I posted on Facebook how I don't see black lives, cop lives, white lives and so on. When a traffic stop where the driver complies with a polceman's orders results in him being shot after aid is withheld for 20 minutes, I see a terrible abundance of human tragedy. It's the same to me when a man pinned down by two cops gets shot for "resisting arrest" despite the fact that the gun used as an explanation never left his pocket. It's another human tragedy that makes me sad. Most of my post was devoted to the heroic cops who showed us both sides of their job that night. They got to be role models walking with the crowd of protesters and then they fought down the natural panic of an unseen threat killing your friends with you possibly being next. These cops were heroes who imposed the most order possible by finding safe havens for the civilians until they were able to hunt down the murderer and kill him after he refused to surrender..

After I posted this, an angry man claimed that I was another liberal (true) always defending the criminals (false). That's not a direct quote since I don't feel like hunting down a frustrating post written by an idiot - No! I must not judge. - written by someone who approves of police who make other police look bad. Yes, this me backsliding on the whole "better than usual" bit but I am letting the argument go faster than usual and trying to express it in non-personal terms. These deaths are not about me to the same degree that they are about others. I want to react in a demonstration of sympathy but I don't want anyone thinking I want someone to believe I want this to be all about me.

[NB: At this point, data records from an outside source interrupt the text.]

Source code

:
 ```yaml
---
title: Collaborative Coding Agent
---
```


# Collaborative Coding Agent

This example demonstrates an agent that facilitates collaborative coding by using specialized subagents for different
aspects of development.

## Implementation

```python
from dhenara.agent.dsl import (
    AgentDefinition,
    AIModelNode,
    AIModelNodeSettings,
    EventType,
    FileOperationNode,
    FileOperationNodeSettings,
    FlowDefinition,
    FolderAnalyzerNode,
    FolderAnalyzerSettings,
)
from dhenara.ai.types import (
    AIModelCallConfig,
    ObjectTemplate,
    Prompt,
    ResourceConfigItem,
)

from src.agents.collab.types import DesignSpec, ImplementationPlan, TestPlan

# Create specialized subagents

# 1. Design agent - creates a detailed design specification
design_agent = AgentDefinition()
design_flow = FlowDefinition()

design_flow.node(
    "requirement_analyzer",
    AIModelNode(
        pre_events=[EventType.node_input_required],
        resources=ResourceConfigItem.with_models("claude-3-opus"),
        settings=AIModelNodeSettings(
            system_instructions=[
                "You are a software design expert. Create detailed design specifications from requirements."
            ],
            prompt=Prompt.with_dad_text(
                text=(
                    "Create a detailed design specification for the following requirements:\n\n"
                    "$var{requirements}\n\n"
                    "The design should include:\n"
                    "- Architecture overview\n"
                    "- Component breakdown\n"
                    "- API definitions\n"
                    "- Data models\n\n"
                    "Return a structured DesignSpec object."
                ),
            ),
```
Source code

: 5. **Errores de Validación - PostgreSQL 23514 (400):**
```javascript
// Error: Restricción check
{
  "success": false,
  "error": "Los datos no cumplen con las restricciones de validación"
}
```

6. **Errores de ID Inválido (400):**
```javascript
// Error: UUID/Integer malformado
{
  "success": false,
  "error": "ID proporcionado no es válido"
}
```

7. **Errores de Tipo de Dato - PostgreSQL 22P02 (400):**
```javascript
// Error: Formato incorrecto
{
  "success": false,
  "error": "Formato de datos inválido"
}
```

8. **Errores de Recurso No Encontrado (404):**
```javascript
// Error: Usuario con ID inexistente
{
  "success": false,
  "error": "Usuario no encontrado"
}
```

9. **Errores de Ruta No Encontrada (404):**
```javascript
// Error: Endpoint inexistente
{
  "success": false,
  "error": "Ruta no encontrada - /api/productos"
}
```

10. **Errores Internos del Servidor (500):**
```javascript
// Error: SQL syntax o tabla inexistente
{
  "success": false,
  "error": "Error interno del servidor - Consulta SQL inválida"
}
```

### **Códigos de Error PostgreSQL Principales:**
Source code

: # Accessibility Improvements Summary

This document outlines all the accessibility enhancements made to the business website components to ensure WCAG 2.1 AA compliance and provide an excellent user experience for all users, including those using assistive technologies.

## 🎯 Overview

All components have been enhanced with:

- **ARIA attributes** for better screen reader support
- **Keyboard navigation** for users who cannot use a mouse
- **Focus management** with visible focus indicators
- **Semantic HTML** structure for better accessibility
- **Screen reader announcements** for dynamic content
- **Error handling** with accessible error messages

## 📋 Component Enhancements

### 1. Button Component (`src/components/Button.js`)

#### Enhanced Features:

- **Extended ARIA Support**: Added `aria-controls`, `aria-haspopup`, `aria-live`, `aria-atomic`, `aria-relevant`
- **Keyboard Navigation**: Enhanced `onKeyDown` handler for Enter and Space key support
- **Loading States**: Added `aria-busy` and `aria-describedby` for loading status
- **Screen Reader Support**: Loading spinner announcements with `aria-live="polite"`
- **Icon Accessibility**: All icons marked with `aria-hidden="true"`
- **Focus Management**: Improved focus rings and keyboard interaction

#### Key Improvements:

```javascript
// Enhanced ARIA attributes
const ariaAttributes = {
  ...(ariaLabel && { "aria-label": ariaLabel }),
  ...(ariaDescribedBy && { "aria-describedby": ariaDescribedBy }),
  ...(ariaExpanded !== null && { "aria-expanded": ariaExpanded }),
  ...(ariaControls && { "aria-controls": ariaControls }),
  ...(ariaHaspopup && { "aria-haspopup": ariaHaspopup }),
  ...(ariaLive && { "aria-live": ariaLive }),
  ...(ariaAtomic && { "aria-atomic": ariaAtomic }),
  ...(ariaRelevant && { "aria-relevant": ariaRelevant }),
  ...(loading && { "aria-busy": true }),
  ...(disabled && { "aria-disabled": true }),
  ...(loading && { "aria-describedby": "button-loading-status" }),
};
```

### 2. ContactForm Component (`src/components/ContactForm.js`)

As for what Brian reported, I have a request to make of my fellow Chiarians and Zipperheads. I need you to hang on and deal with today's symptoms today. I want the privilege to sit at a bar table in the Old Chiarians' Home swapping stories. I was out of bed and walking around a very little bit on the same day when my second neurosurgeon had the anesthesia or sedation turned off and took the breathing tube out. When talking him up to a fellow Chiarian at some point in her pre-op workups, I mentioned that he was so good that I got out of bed the first day. I didn't know he was behind me at that moment and he clarified that I was out of bed the first day. I shouldn't have said anything because unreasonable expectations and Chiari don't mix well.

Anyway, we Chiarians need to stick to reasonable expectations. We need to manage the pain a day or even an hour at a time because prescriptions work better when we're less upset. If you hang on, I need to try matching you because I'm hyper-competitive. It can be dangerous when there's a storm approaching and my pain will keep getting worse until I rest and medicate. One is coming now so I think I'll post this. Let's all try to stay alive now. 

1 comment:

  1. Your observations deal with so many other illnesses/disabilities. We all need to try to be more accepting of others. We have no idea what others are going through at any given moment. I have my own health issues although I am much better since my weight loss however I have to deal with a husband who has had multiple strokes and thinks I am his mother. He is starting to fail a lot and every day is a struggle for him and for me as his caregiver. Because he appears well everyone assumes that things are rosy here at home. I don't post about the problems only the up side of things. Those who care know the real story and the others don't need to know. I care for him because I love him and I remember the man I married. I know he would do the same for me if the tables were turned. We are married to our loves for a reason and we are blessed to have them. Complain all you want my dear friend. I am only an email away and I hold you and Melissa in my heart and prayers every day.